**Task to complete:**
Using the data beneath this instruction, retype only the lines from the one that contains "[350,142,395,152] transfer ->" down to the one that contains "(400, 171) none", both included, exactly as they appear.

**Supplied material:**
::::

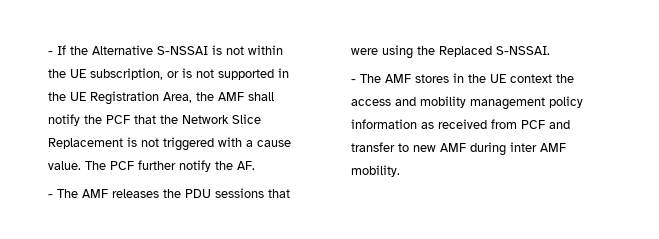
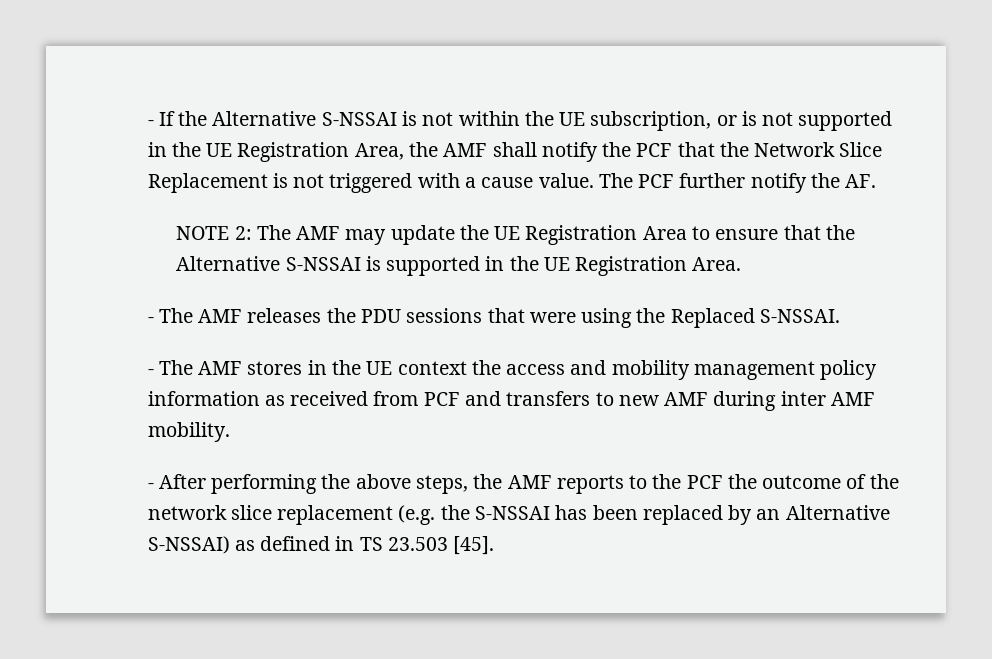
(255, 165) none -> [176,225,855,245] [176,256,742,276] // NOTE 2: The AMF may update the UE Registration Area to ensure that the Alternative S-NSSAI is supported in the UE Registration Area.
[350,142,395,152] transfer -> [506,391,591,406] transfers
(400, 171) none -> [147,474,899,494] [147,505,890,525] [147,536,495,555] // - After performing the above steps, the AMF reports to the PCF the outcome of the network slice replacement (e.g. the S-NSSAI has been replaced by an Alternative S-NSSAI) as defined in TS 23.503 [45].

::::

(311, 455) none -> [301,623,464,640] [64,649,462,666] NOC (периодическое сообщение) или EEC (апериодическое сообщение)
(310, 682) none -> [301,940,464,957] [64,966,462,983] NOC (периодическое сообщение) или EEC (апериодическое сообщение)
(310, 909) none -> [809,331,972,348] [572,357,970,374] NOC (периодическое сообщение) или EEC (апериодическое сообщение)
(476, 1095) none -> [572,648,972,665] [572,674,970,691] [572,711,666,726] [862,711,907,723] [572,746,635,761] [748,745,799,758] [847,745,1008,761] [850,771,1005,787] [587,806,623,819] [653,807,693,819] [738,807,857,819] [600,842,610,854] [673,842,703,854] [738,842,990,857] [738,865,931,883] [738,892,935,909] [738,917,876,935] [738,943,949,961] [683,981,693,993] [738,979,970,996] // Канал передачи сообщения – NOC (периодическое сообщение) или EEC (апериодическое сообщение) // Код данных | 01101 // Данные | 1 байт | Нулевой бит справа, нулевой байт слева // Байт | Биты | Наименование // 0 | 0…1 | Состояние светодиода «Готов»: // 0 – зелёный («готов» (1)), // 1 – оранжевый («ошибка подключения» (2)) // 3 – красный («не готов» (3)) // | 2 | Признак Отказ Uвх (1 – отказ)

::::

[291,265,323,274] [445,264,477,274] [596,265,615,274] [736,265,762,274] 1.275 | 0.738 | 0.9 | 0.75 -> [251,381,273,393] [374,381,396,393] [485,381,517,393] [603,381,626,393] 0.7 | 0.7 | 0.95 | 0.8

::::

**Answer to this exercise:**
[350,142,395,152] transfer -> [506,391,591,406] transfers
(400, 171) none -> [147,474,899,494] [147,505,890,525] [147,536,495,555] // - After performing the above steps, the AMF reports to the PCF the outcome of the network slice replacement (e.g. the S-NSSAI has been replaced by an Alternative S-NSSAI) as defined in TS 23.503 [45].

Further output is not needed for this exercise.